You can already have 400GB on a GPU. Just use host mapped memory. I do it all the time to exceed GPU memory limits. Of course, accessing memory over PCIe is slow.

KNL is about 90GB/s supposedly.

Guess what, KNL also accesses its 400GB memory through a narrow interface. So no, my application is not the use case for KNL. Turns out that deep learning needs a balance of compute, memory capacity, memory bandwidth, cost, and software support. KNL has worse compute than its 2016 competitors (remember, KNL specs aren't even public yet), its memory bandwidth looks to be pretty bad (~400 GB/s going up against 800 GB/s or so I'm guessing with HBM2), capacity of its HMC is ok, but not that amazing, cost is probably going to be terrible as the other Xeon Phis were expensive, and software support is getting better, but still not great. I'm expecting MKL to get deep learning support only 2 years after CUDNN appeared.

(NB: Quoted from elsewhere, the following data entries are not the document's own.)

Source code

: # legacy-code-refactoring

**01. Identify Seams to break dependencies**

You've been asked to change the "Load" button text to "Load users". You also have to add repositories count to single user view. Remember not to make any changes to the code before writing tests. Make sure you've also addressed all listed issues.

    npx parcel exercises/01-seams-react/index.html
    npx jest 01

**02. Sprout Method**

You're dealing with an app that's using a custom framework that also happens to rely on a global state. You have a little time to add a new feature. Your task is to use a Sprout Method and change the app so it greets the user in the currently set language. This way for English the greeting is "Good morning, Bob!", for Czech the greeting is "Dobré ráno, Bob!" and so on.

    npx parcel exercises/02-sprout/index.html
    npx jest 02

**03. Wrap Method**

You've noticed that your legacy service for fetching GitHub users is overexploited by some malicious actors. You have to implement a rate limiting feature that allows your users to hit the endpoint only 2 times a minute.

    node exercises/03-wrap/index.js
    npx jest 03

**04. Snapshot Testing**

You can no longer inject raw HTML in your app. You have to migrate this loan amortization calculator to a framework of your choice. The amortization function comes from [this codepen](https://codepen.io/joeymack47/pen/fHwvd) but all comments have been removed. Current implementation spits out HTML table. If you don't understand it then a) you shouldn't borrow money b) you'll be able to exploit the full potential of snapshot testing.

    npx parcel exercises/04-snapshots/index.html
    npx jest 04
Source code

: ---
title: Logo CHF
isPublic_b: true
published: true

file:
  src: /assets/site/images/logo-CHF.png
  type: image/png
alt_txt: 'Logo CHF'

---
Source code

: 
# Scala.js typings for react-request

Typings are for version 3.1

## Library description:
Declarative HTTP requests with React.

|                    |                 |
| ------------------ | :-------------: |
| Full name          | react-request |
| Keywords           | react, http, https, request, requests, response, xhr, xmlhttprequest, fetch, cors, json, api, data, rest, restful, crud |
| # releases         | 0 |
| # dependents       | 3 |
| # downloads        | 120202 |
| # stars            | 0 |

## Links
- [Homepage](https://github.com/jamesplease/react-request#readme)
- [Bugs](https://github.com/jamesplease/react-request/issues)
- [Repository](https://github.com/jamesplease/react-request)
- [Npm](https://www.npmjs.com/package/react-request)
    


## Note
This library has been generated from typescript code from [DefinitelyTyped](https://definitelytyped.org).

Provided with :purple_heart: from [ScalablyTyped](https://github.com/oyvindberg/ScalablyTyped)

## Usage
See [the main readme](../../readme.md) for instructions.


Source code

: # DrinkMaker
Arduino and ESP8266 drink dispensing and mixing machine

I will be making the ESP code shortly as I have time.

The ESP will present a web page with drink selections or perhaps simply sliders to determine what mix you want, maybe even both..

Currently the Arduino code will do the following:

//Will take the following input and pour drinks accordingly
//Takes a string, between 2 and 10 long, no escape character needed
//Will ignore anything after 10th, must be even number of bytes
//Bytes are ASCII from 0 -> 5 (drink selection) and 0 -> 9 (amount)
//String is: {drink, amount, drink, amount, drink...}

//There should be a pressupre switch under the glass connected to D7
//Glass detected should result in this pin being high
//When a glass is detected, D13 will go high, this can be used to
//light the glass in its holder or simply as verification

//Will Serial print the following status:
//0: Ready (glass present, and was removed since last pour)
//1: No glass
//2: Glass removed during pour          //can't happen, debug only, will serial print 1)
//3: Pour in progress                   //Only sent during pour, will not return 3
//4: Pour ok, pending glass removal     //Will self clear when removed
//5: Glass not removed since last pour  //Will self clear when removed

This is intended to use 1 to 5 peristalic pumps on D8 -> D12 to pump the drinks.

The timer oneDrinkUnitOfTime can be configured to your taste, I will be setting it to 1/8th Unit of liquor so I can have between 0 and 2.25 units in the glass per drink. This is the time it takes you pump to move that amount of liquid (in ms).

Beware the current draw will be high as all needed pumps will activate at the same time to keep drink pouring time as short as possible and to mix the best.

SGEMM isn't main memory bandwidth bound in any meaningful fashion (<< 0.1 byte per FLOP in any decent implementation), so ~480GB/s should support around 7 TFLOPs without breaking a sweat.

It's interesting how badly optimised Caffe is:

https://software.intel.com/en-us/ar...d-training-on-intel-xeon-e5-series-processors

With the right use of Intel MKL, vectorization, and parallelization it is possible to achieve an 11x increase in training performance and a 10x increase in classification performance compared to a non-optimized Caffe implementation.

That's with 28 cores at a worst case of 1.9GHz (AVX2 base clock, assuming thermals force it to that clock):

http://www.intel.com/content/dam/ww...on-e5-v3-advanced-vector-extensions-paper.pdf

For example, Linpack runs closer to the AVX base frequency on the Intel Xeon processor E5 v3 family, so using the Intel AVX base frequency to calculate theoretical peak FLOPS will more accurately represent Linpack efficiency.

But agreed, a Titan X at ~$1000 is cheaper than KNL at ~$8000 (guess).